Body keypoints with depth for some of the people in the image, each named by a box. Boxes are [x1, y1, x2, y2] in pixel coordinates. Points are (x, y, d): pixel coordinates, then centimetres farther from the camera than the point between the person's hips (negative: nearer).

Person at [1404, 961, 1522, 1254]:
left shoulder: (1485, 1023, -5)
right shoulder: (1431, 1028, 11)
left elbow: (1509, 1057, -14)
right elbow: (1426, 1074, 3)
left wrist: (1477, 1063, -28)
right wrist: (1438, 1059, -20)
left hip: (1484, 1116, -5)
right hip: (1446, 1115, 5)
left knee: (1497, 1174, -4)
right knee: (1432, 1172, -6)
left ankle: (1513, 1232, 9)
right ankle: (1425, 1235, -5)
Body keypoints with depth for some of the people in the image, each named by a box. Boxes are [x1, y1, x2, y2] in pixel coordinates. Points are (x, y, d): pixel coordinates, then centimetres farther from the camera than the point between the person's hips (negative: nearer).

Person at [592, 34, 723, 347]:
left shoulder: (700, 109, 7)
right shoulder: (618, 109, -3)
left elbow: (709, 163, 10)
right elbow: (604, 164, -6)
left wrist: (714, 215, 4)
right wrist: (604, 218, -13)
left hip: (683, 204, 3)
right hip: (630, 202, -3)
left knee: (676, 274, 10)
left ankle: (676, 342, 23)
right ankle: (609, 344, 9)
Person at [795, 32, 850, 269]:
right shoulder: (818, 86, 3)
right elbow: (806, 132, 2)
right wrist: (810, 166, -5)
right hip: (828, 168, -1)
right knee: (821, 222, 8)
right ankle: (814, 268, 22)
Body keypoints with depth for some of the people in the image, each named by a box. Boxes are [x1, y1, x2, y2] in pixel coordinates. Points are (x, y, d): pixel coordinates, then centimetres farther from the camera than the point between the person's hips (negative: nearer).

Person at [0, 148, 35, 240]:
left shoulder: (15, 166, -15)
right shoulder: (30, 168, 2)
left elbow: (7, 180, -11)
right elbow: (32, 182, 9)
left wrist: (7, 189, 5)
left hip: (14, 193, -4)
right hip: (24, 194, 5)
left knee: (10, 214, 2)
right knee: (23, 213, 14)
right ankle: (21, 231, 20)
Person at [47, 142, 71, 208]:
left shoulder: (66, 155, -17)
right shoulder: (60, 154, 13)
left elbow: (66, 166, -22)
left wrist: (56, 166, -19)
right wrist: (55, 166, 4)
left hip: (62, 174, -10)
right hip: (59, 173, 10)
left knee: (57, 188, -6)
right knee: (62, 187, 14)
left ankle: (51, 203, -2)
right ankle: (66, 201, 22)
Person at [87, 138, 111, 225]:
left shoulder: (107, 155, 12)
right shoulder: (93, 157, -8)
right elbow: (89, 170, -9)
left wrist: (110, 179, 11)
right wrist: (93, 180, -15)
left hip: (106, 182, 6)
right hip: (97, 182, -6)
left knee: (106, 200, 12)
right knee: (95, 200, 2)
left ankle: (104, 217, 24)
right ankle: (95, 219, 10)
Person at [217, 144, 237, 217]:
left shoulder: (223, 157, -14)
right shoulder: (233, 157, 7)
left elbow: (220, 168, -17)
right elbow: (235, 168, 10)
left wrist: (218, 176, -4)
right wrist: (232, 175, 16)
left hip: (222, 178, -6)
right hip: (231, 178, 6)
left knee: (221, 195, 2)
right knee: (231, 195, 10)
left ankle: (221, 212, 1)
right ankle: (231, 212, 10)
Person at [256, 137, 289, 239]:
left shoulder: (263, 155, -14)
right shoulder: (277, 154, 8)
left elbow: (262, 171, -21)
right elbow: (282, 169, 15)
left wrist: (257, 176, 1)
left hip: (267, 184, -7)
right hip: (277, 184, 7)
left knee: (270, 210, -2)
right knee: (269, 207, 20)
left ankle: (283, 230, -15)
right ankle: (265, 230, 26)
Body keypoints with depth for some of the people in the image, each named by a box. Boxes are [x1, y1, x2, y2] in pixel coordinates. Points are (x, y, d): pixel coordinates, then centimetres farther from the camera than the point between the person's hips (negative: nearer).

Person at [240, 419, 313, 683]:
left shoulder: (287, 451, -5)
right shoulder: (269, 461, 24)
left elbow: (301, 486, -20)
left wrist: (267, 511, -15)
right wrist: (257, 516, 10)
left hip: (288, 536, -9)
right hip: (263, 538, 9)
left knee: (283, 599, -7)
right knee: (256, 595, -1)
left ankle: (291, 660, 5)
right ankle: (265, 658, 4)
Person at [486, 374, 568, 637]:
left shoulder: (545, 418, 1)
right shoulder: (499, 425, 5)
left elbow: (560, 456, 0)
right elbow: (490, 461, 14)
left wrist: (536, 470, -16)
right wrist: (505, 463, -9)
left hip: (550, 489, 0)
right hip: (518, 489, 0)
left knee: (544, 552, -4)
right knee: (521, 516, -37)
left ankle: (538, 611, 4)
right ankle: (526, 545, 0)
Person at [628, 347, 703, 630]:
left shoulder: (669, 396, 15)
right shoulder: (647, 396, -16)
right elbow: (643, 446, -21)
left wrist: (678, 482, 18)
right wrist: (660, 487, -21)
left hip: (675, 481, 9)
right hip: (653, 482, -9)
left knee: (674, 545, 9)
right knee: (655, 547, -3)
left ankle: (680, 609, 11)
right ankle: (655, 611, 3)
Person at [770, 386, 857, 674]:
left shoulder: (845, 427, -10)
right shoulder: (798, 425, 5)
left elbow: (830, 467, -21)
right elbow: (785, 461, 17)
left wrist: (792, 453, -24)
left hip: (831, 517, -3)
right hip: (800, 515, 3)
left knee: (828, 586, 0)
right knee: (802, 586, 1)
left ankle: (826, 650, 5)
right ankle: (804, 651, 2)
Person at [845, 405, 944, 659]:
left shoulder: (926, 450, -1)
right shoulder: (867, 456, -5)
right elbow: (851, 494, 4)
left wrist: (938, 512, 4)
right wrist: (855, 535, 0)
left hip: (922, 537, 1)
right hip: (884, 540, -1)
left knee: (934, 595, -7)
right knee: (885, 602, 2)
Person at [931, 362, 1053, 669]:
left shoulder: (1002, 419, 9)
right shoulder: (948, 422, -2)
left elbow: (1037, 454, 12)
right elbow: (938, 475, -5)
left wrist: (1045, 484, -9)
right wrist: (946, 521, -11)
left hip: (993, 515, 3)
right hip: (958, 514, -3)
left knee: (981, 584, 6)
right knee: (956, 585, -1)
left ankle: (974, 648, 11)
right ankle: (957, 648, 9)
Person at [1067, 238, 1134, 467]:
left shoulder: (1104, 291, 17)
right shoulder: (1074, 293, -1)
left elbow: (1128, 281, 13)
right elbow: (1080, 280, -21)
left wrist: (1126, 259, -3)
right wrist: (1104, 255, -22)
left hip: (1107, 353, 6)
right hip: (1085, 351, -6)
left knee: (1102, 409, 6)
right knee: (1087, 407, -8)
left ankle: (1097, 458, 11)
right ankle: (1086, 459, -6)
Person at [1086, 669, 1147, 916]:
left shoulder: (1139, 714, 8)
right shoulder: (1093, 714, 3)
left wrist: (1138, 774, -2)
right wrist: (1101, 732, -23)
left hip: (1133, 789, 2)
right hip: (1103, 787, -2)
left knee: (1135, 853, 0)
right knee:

====

**WORK ORDER:**
Copy every one of the rows above verbatim, line for line.

**RESPONSE:**
Body keypoints with depth for some of the people in the image, each named by a box. Boxes are [x1, y1, x2, y2] in pixel coordinates. Points are (x, y, d): pixel coordinates, then centimetres farther from the camera than the point between the person's hips (negative: nearer).

Person at [1404, 961, 1522, 1254]:
left shoulder: (1485, 1023, -5)
right shoulder: (1431, 1028, 11)
left elbow: (1509, 1057, -14)
right elbow: (1426, 1074, 3)
left wrist: (1477, 1063, -28)
right wrist: (1438, 1059, -20)
left hip: (1484, 1116, -5)
right hip: (1446, 1115, 5)
left knee: (1497, 1174, -4)
right knee: (1432, 1172, -6)
left ankle: (1513, 1232, 9)
right ankle: (1425, 1235, -5)
Body keypoints with depth for some of the people in the image, each named by a box. Boxes are [x1, y1, x2, y2] in pixel coordinates. Points are (x, y, d): pixel coordinates, then centimetres farther from the camera than the point between the person's hips (negative: nearer).

Person at [592, 34, 723, 347]:
left shoulder: (700, 109, 7)
right shoulder: (618, 109, -3)
left elbow: (709, 163, 10)
right elbow: (604, 164, -6)
left wrist: (714, 215, 4)
right wrist: (604, 218, -13)
left hip: (683, 204, 3)
right hip: (630, 202, -3)
left knee: (676, 274, 10)
left ankle: (676, 342, 23)
right ankle: (609, 344, 9)
Person at [795, 32, 850, 269]:
right shoulder: (818, 86, 3)
right elbow: (806, 132, 2)
right wrist: (810, 166, -5)
right hip: (828, 168, -1)
right knee: (821, 222, 8)
right ankle: (814, 268, 22)
Body keypoints with depth for some of the people in the image, each named by a box. Boxes are [x1, y1, x2, y2] in pixel coordinates. Points are (x, y, d): pixel coordinates, then centimetres farther from the camera than the point between the person's hips (negative: nearer).

Person at [0, 148, 35, 240]:
left shoulder: (15, 166, -15)
right shoulder: (30, 168, 2)
left elbow: (7, 180, -11)
right elbow: (32, 182, 9)
left wrist: (7, 189, 5)
left hip: (14, 193, -4)
right hip: (24, 194, 5)
left knee: (10, 214, 2)
right knee: (23, 213, 14)
right ankle: (21, 231, 20)
Person at [47, 142, 71, 208]:
left shoulder: (66, 155, -17)
right shoulder: (60, 154, 13)
left elbow: (66, 166, -22)
left wrist: (56, 166, -19)
right wrist: (55, 166, 4)
left hip: (62, 174, -10)
right hip: (59, 173, 10)
left knee: (57, 188, -6)
right knee: (62, 187, 14)
left ankle: (51, 203, -2)
right ankle: (66, 201, 22)
Person at [87, 138, 111, 225]:
left shoulder: (107, 155, 12)
right shoulder: (93, 157, -8)
right elbow: (89, 170, -9)
left wrist: (110, 179, 11)
right wrist: (93, 180, -15)
left hip: (106, 182, 6)
right hip: (97, 182, -6)
left knee: (106, 200, 12)
right knee: (95, 200, 2)
left ankle: (104, 217, 24)
right ankle: (95, 219, 10)
Person at [217, 144, 237, 217]:
left shoulder: (223, 157, -14)
right shoulder: (233, 157, 7)
left elbow: (220, 168, -17)
right elbow: (235, 168, 10)
left wrist: (218, 176, -4)
right wrist: (232, 175, 16)
left hip: (222, 178, -6)
right hip: (231, 178, 6)
left knee: (221, 195, 2)
right knee: (231, 195, 10)
left ankle: (221, 212, 1)
right ankle: (231, 212, 10)
Person at [256, 137, 289, 239]:
left shoulder: (263, 155, -14)
right shoulder: (277, 154, 8)
left elbow: (262, 171, -21)
right elbow: (282, 169, 15)
left wrist: (257, 176, 1)
left hip: (267, 184, -7)
right hip: (277, 184, 7)
left knee: (270, 210, -2)
right knee: (269, 207, 20)
left ankle: (283, 230, -15)
right ankle: (265, 230, 26)
Body keypoints with depth for some of the people in the image, each named by a box. Boxes are [x1, y1, x2, y2] in pixel coordinates. Points are (x, y, d): pixel coordinates, then centimetres farther from the camera than the point between the person's hips (negative: nearer).

Person at [240, 419, 313, 683]:
left shoulder: (287, 451, -5)
right shoulder: (269, 461, 24)
left elbow: (301, 486, -20)
left wrist: (267, 511, -15)
right wrist: (257, 516, 10)
left hip: (288, 536, -9)
right hip: (263, 538, 9)
left knee: (283, 599, -7)
right knee: (256, 595, -1)
left ankle: (291, 660, 5)
right ankle: (265, 658, 4)
Person at [486, 374, 568, 637]:
left shoulder: (545, 418, 1)
right shoulder: (499, 425, 5)
left elbow: (560, 456, 0)
right elbow: (490, 461, 14)
left wrist: (536, 470, -16)
right wrist: (505, 463, -9)
left hip: (550, 489, 0)
right hip: (518, 489, 0)
left knee: (544, 552, -4)
right knee: (521, 516, -37)
left ankle: (538, 611, 4)
right ankle: (526, 545, 0)
Person at [628, 347, 703, 630]:
left shoulder: (669, 396, 15)
right shoulder: (647, 396, -16)
right elbow: (643, 446, -21)
left wrist: (678, 482, 18)
right wrist: (660, 487, -21)
left hip: (675, 481, 9)
right hip: (653, 482, -9)
left knee: (674, 545, 9)
right knee: (655, 547, -3)
left ankle: (680, 609, 11)
right ankle: (655, 611, 3)
Person at [770, 386, 857, 674]:
left shoulder: (845, 427, -10)
right shoulder: (798, 425, 5)
left elbow: (830, 467, -21)
right elbow: (785, 461, 17)
left wrist: (792, 453, -24)
left hip: (831, 517, -3)
right hip: (800, 515, 3)
left knee: (828, 586, 0)
right knee: (802, 586, 1)
left ankle: (826, 650, 5)
right ankle: (804, 651, 2)
Person at [845, 405, 944, 659]:
left shoulder: (926, 450, -1)
right shoulder: (867, 456, -5)
right elbow: (851, 494, 4)
left wrist: (938, 512, 4)
right wrist: (855, 535, 0)
left hip: (922, 537, 1)
right hip: (884, 540, -1)
left knee: (934, 595, -7)
right knee: (885, 602, 2)
Person at [931, 362, 1053, 669]:
left shoulder: (1002, 419, 9)
right shoulder: (948, 422, -2)
left elbow: (1037, 454, 12)
right elbow: (938, 475, -5)
left wrist: (1045, 484, -9)
right wrist: (946, 521, -11)
left hip: (993, 515, 3)
right hip: (958, 514, -3)
left knee: (981, 584, 6)
right knee: (956, 585, -1)
left ankle: (974, 648, 11)
right ankle: (957, 648, 9)
Person at [1067, 238, 1134, 467]:
left shoulder: (1104, 291, 17)
right shoulder: (1074, 293, -1)
left elbow: (1128, 281, 13)
right elbow: (1080, 280, -21)
left wrist: (1126, 259, -3)
right wrist: (1104, 255, -22)
left hip: (1107, 353, 6)
right hip: (1085, 351, -6)
left knee: (1102, 409, 6)
right knee: (1087, 407, -8)
left ankle: (1097, 458, 11)
right ankle: (1086, 459, -6)
Person at [1086, 669, 1147, 916]:
left shoulder: (1139, 714, 8)
right shoulder: (1093, 714, 3)
left wrist: (1138, 774, -2)
right wrist: (1101, 732, -23)
left hip: (1133, 789, 2)
right hip: (1103, 787, -2)
left knee: (1135, 853, 0)
right knee:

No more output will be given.